“La decisión soberana del Parlamento no es una victoria personal, es una conquista del estado democrático de derecho, de la fuerza de las instituciones y la propia Constitución”, declaró Michel Temer después de la votación en la Cámara de Diputados que frenó el juicio al negarle a la Corte Suprema la autorización constitucional necesaria para llevarle a un juicio.

La votación fue realizada esta jornada y el oficialismo obtuvo 263 votos  ante los 227 sumados de la oposición que a su vez se hacían eco de los sondeos entre la ciudadanía en los que el 81% estaba a favor de enjuiciar a Temer por corrupción. 

 

 

Temer planteó que la decisión de la Cámara de Diputados es “clara e incontestable” y se comprometió a seguir “trabajando” por el país. Además declaró que “el poder de toda autoridad emana de la ley” y que sobrepasar “lo que se determina en la Constitución, viola la democracia”.

Según el cuestionado mandatario, “son los principios del derecho los que garantizan la normalidad de las relaciones personales e institucionales y esos principios vencieron con votos superiores a la mayoría absoluta de la Cámara de Diputados”.

 

 

 

Y aseguró que seguirá “adelante, con las acciones necesarias para concluir el trabajo que este Gobierno comenzó” luego del abrupto golpe político a la presidencia de Dilma Rousseff sometida a un impeachment. 

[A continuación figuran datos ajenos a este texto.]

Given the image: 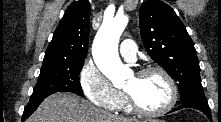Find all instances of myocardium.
<instances>
[{
	"label": "myocardium",
	"mask_w": 221,
	"mask_h": 122,
	"mask_svg": "<svg viewBox=\"0 0 221 122\" xmlns=\"http://www.w3.org/2000/svg\"><path fill=\"white\" fill-rule=\"evenodd\" d=\"M151 73H157V74L161 75L165 79L166 83L168 84L170 97H169L168 103L164 107L157 109V110H148V109L143 108L136 101V99L133 97V95L131 93L125 91L124 95L126 97V100L129 104L130 108L135 113H137L139 115H143V116H150V117L161 116V115H164V114L168 113L169 111H171L174 108V106L176 105L177 99H178V90H177L176 83H175L174 79L172 78V76L161 67L150 66V67L143 68V69L139 70L135 74V76L140 78V77H143V76L151 74Z\"/></svg>",
	"instance_id": "1"
}]
</instances>
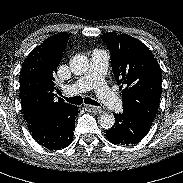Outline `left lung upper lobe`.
Wrapping results in <instances>:
<instances>
[{"label":"left lung upper lobe","instance_id":"1","mask_svg":"<svg viewBox=\"0 0 183 183\" xmlns=\"http://www.w3.org/2000/svg\"><path fill=\"white\" fill-rule=\"evenodd\" d=\"M111 52V65L122 90L123 109L153 121L161 95V69L149 48L127 35L105 33L101 36Z\"/></svg>","mask_w":183,"mask_h":183}]
</instances>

Las acusaciones formuladas por la Fiscalía se fundamentan en testimonios de directivos del grupo cárnico JBS, que han asegurado que el presidente de Brasil estaba al tanto de los sobornos a funcionarios, políticos y empresarios.

La denuncia de la Fiscalía ahora será archivada aunque en caso de que surjan nuevas denuncias contra Temer, el Supremo deberá remitir el caso otra vez a la Cámara baja, para que repita todo el proceso.